In 1992 he became an expert in electronic equipment. He produced over 1,000 pieces of technical advice on electronic equipment for various insurance companies.
He is an Auditor of systems for quality management. In 2011 he led a team of auditors conducting internal audits at the Centre for Professional Training / CIE / at Varna and took part in the team auditing the Faculty of Marine Science and Ecology.
He was a Member of the Council of the Faculty of Electronics at Varna (2006).
He was Chairman of the Scientific juries reviewing the doctoral thesis of Dr Toncho Hr. Papanchev and Daniela Mareva.
He was Chairman of the Scientific jury selection procedure for First Assistant DTK - Dobrich in 2016.
He is a member of the Scientific jury at Varna in Communication and computer equipment, "Technology of electronic production".
He was chairman from 2000 to 2011 for the Bulgaro-speaking training dept. "ETM".
He became chairman in 2009 of the Department of Practical training of students English-language training. "ETM".
He worked with students in "Electronica" from 2008 to 2011.
He was a Member of the State Board of Examiners of the Telecommunications Equipment Department from 1996 - 1998.
He became a Member of the State Board of Examiners in Department "Electronic equipment and Microelectronics" in 1999.
He was a Member of the State Board of Examiners in "Dobrudzha College of Technology" in 2009.
He serves as a Member of the Board of college at Varna.

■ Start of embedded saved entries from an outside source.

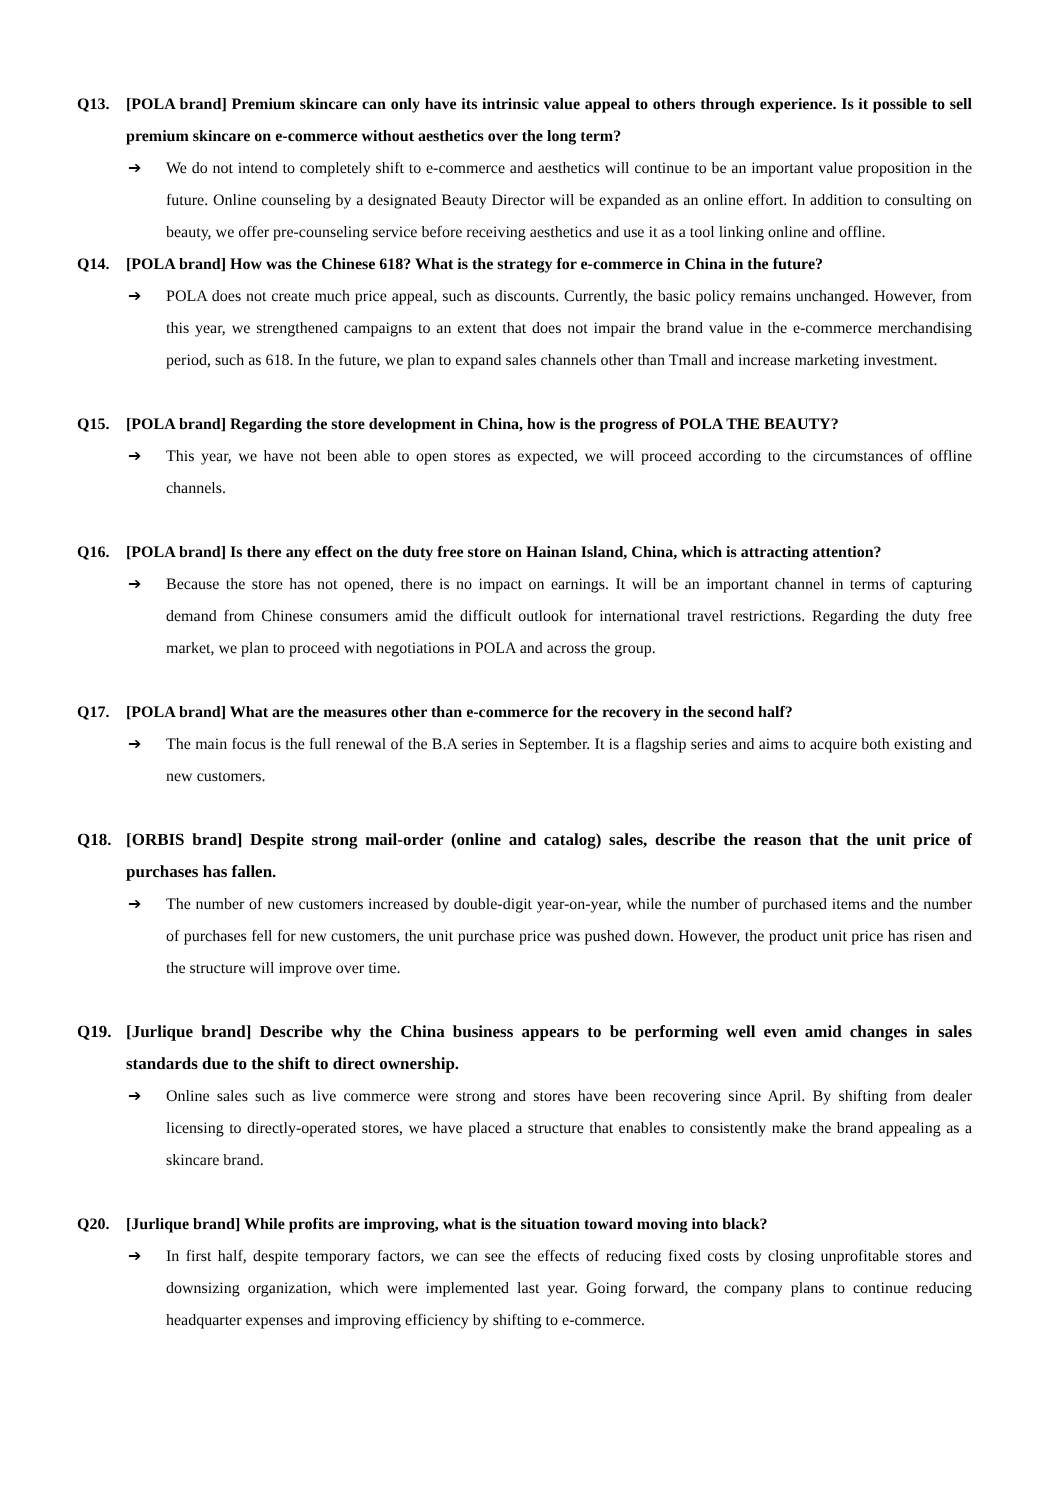Q13. [POLA brand] Premium skincare can only have its intrinsic value appeal to others through experience. Is it possible to sell premium skincare on e-commerce without aesthetics over the long term?
➔ We do not intend to completely shift to e-commerce and aesthetics will continue to be an important value proposition in the future. Online counseling by a designated Beauty Director will be expanded as an online effort. In addition to consulting on beauty, we offer pre-counseling service before receiving aesthetics and use it as a tool linking online and offline.
Q14. [POLA brand] How was the Chinese 618? What is the strategy for e-commerce in China in the future?
➔ POLA does not create much price appeal, such as discounts. Currently, the basic policy remains unchanged. However, from this year, we strengthened campaigns to an extent that does not impair the brand value in the e-commerce merchandising period, such as 618. In the future, we plan to expand sales channels other than Tmall and increase marketing investment.
Q15. [POLA brand] Regarding the store development in China, how is the progress of POLA THE BEAUTY?
➔ This year, we have not been able to open stores as expected, we will proceed according to the circumstances of offline channels.
Q16. [POLA brand] Is there any effect on the duty free store on Hainan Island, China, which is attracting attention?
➔ Because the store has not opened, there is no impact on earnings. It will be an important channel in terms of capturing demand from Chinese consumers amid the difficult outlook for international travel restrictions. Regarding the duty free market, we plan to proceed with negotiations in POLA and across the group.
Q17. [POLA brand] What are the measures other than e-commerce for the recovery in the second half?
➔ The main focus is the full renewal of the B.A series in September. It is a flagship series and aims to acquire both existing and new customers.
Q18. [ORBIS brand] Despite strong mail-order (online and catalog) sales, describe the reason that the unit price of purchases has fallen.
➔ The number of new customers increased by double-digit year-on-year, while the number of purchased items and the number of purchases fell for new customers, the unit purchase price was pushed down. However, the product unit price has risen and the structure will improve over time.
Q19. [Jurlique brand] Describe why the China business appears to be performing well even amid changes in sales standards due to the shift to direct ownership.
➔ Online sales such as live commerce were strong and stores have been recovering since April. By shifting from dealer licensing to directly-operated stores, we have placed a structure that enables to consistently make the brand appealing as a skincare brand.
Q20. [Jurlique brand] While profits are improving, what is the situation toward moving into black?
➔ In first half, despite temporary factors, we can see the effects of reducing fixed costs by closing unprofitable stores and downsizing organization, which were implemented last year. Going forward, the company plans to continue reducing headquarter expenses and improving efficiency by shifting to e-commerce.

He is a Tutor of diploma theses of more than 90 students who are trained in Bulgarian and 15 students who are trained in English.
He is the supervisor of two doctoral students who have defended their doctorate degrees - Toncho Papanchev and Yulia Garipova.

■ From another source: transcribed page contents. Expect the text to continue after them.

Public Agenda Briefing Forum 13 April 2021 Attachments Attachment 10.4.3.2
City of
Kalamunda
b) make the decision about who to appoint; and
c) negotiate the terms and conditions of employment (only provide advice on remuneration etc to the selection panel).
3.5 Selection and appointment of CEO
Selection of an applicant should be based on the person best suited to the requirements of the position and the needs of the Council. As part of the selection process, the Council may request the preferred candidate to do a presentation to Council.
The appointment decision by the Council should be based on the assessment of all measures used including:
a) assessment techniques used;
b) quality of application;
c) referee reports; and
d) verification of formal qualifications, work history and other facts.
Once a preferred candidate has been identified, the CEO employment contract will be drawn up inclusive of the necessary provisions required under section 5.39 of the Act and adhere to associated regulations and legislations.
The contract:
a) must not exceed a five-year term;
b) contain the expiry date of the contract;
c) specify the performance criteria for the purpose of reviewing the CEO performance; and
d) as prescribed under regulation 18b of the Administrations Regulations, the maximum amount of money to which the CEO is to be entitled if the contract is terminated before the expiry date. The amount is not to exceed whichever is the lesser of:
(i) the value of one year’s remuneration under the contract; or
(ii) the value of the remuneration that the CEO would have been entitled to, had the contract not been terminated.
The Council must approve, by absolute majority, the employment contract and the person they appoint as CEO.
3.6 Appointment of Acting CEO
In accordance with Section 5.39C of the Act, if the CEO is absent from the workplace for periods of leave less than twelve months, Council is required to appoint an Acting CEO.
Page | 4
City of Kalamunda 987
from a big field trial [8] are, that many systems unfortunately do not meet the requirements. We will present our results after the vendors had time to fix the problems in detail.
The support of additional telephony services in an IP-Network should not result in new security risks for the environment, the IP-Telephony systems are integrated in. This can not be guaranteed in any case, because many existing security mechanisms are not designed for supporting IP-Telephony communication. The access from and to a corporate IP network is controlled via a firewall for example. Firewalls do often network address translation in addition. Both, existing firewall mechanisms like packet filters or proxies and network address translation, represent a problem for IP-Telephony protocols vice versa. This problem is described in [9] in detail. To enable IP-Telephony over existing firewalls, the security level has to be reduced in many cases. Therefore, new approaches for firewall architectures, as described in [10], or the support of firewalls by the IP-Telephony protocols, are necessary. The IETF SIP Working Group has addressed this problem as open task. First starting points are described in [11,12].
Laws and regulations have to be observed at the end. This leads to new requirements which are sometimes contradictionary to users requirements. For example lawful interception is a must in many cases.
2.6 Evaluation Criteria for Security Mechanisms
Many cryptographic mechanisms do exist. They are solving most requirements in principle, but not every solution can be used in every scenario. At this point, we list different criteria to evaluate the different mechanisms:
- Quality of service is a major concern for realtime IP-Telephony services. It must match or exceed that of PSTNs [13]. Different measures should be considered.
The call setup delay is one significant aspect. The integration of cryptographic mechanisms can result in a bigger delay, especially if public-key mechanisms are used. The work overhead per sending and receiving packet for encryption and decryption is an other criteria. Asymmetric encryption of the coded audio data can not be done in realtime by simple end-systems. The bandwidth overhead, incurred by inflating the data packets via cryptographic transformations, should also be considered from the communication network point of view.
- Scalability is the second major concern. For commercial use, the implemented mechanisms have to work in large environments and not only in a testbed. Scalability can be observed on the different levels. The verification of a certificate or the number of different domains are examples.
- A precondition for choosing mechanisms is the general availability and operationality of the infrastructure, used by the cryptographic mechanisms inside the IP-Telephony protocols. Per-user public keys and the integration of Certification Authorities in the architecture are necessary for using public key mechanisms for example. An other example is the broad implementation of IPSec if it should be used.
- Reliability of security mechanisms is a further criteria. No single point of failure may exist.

He works in 28 research projects, heading 5 of them.

== Institutions ==
- Technical University of Varna (1988-1989)
- Technical University of Sofia (1989-1990)
- Technical college of Dobrich (1998-2010)

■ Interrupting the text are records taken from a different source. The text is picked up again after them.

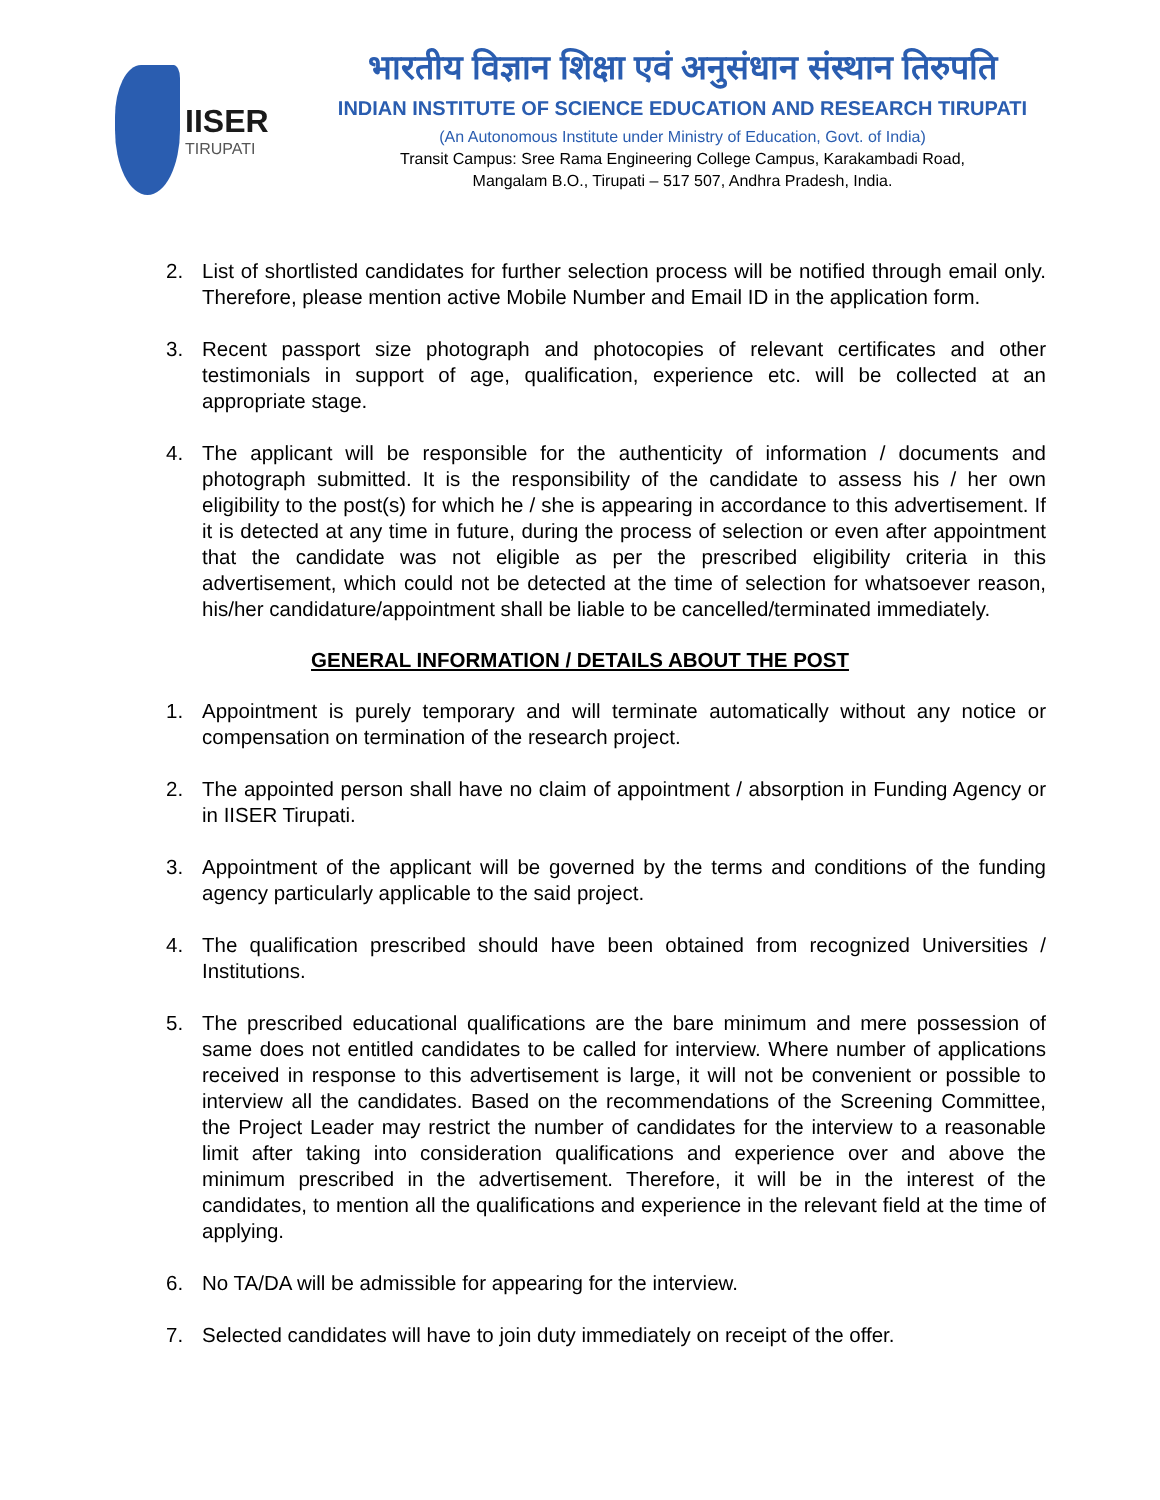IISER
TIRUPATI
भारतीय विज्ञान शिक्षा एवं अनुसंधान संस्थान तिरुपति
INDIAN INSTITUTE OF SCIENCE EDUCATION AND RESEARCH TIRUPATI
(An Autonomous Institute under Ministry of Education, Govt. of India)
Transit Campus: Sree Rama Engineering College Campus, Karakambadi Road,
Mangalam B.O., Tirupati – 517 507, Andhra Pradesh, India.
2. List of shortlisted candidates for further selection process will be notified through email only. Therefore, please mention active Mobile Number and Email ID in the application form.
3. Recent passport size photograph and photocopies of relevant certificates and other testimonials in support of age, qualification, experience etc. will be collected at an appropriate stage.
4. The applicant will be responsible for the authenticity of information / documents and photograph submitted. It is the responsibility of the candidate to assess his / her own eligibility to the post(s) for which he / she is appearing in accordance to this advertisement. If it is detected at any time in future, during the process of selection or even after appointment that the candidate was not eligible as per the prescribed eligibility criteria in this advertisement, which could not be detected at the time of selection for whatsoever reason, his/her candidature/appointment shall be liable to be cancelled/terminated immediately.
GENERAL INFORMATION / DETAILS ABOUT THE POST
1. Appointment is purely temporary and will terminate automatically without any notice or compensation on termination of the research project.
2. The appointed person shall have no claim of appointment / absorption in Funding Agency or in IISER Tirupati.
3. Appointment of the applicant will be governed by the terms and conditions of the funding agency particularly applicable to the said project.
4. The qualification prescribed should have been obtained from recognized Universities / Institutions.
5. The prescribed educational qualifications are the bare minimum and mere possession of same does not entitled candidates to be called for interview. Where number of applications received in response to this advertisement is large, it will not be convenient or possible to interview all the candidates. Based on the recommendations of the Screening Committee, the Project Leader may restrict the number of candidates for the interview to a reasonable limit after taking into consideration qualifications and experience over and above the minimum prescribed in the advertisement. Therefore, it will be in the interest of the candidates, to mention all the qualifications and experience in the relevant field at the time of applying.
6. No TA/DA will be admissible for appearing for the interview.
7. Selected candidates will have to join duty immediately on receipt of the offer.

- Institute of microelectronics in Bourgas (1996-1998)
- Burgas Free University (1997-1998)
- Technical University of Varna (1991-2019)
- Medical University of Varna (2019-to nowadays)

Georgiev had lectures in the Technical University of Varna and Medical University of Varna about Electronic Components, Semiconductors, Design and technology of electronic equipment, Reliability of electronic equipment, and Design and technology of communication equipment.